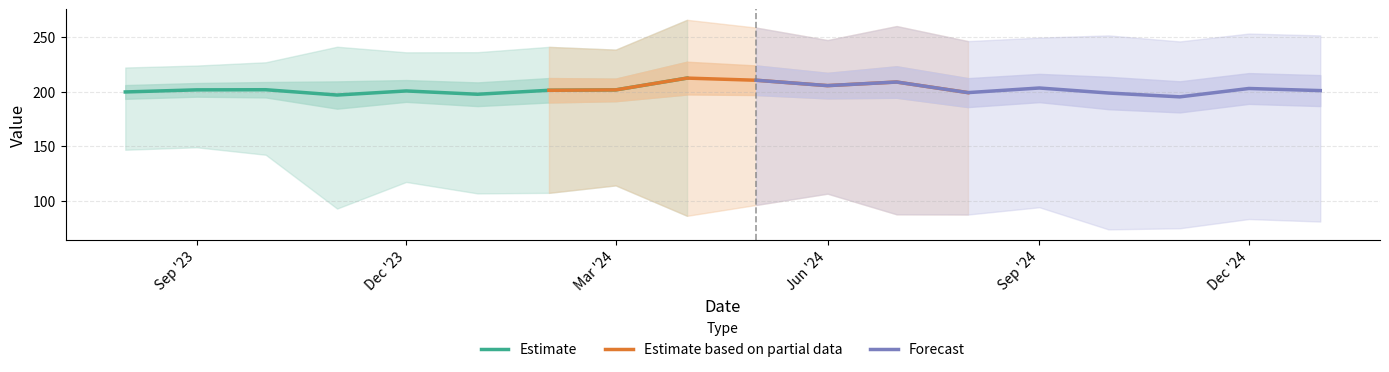

Reading left to right, list all the values displayed in this chart.

q_0.5: 2023-08-01=199.8	2023-09-01=201.7	2023-10-01=201.8	2023-11-01=197.0	2023-12-01=200.7	2024-01-01=197.7	2024-02-01=201.3	2024-03-01=201.7	2024-04-01=212.5	2024-05-01=210.5	2024-06-01=205.6	2024-07-01=208.9	2024-08-01=199.2	2024-09-01=203.4	2024-10-01=198.8	2024-11-01=195.3	2024-12-01=203.0	2025-01-01=201.0
q_0.01: 2023-08-01=146.8	2023-09-01=149.1	2023-10-01=142.3	2023-11-01=93.0	2023-12-01=117.3	2024-01-01=106.8	2024-02-01=107.4	2024-03-01=114.2	2024-04-01=86.3	2024-05-01=96.3	2024-06-01=106.6	2024-07-01=87.7	2024-08-01=87.5	2024-09-01=94.2	2024-10-01=73.9	2024-11-01=74.9	2024-12-01=83.4	2025-01-01=81.1
q_0.05: 2023-08-01=177.4	2023-09-01=179.5	2023-10-01=176.7	2023-11-01=152.7	2023-12-01=165.3	2024-01-01=159.1	2024-02-01=161.6	2024-03-01=164.8	2024-04-01=159.1	2024-05-01=162.3	2024-06-01=163.9	2024-07-01=157.6	2024-08-01=152.0	2024-09-01=157.3	2024-10-01=146.1	2024-11-01=144.5	2024-12-01=152.6	2025-01-01=150.5
q_0.25: 2023-08-01=193.5	2023-09-01=195.5	2023-10-01=194.8	2023-11-01=184.5	2023-12-01=190.7	2024-01-01=186.8	2024-02-01=190.1	2024-03-01=191.3	2024-04-01=197.4	2024-05-01=197.0	2024-06-01=193.9	2024-07-01=194.4	2024-08-01=185.9	2024-09-01=190.4	2024-10-01=184.0	2024-11-01=181.0	2024-12-01=188.9	2025-01-01=186.8
q_0.75: 2023-08-01=206.1	2023-09-01=208.0	2023-10-01=208.9	2023-11-01=209.5	2023-12-01=210.7	2024-01-01=208.6	2024-02-01=212.5	2024-03-01=212.0	2024-04-01=227.5	2024-05-01=224.1	2024-06-01=217.3	2024-07-01=223.3	2024-08-01=212.5	2024-09-01=216.4	2024-10-01=213.7	2024-11-01=209.6	2024-12-01=217.1	2025-01-01=215.2
q_0.95: 2023-08-01=222.2	2023-09-01=224.0	2023-10-01=227.0	2023-11-01=241.2	2023-12-01=236.1	2024-01-01=236.2	2024-02-01=241.1	2024-03-01=238.6	2024-04-01=265.9	2024-05-01=258.8	2024-06-01=247.3	2024-07-01=260.2	2024-08-01=246.4	2024-09-01=249.5	2024-10-01=251.6	2024-11-01=246.1	2024-12-01=253.3	2025-01-01=251.6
··········
Directions
Collect each line above that contains the word "left", and copy it out in full.

Answer to this task
Reading left to right, list all the values displayed in this chart.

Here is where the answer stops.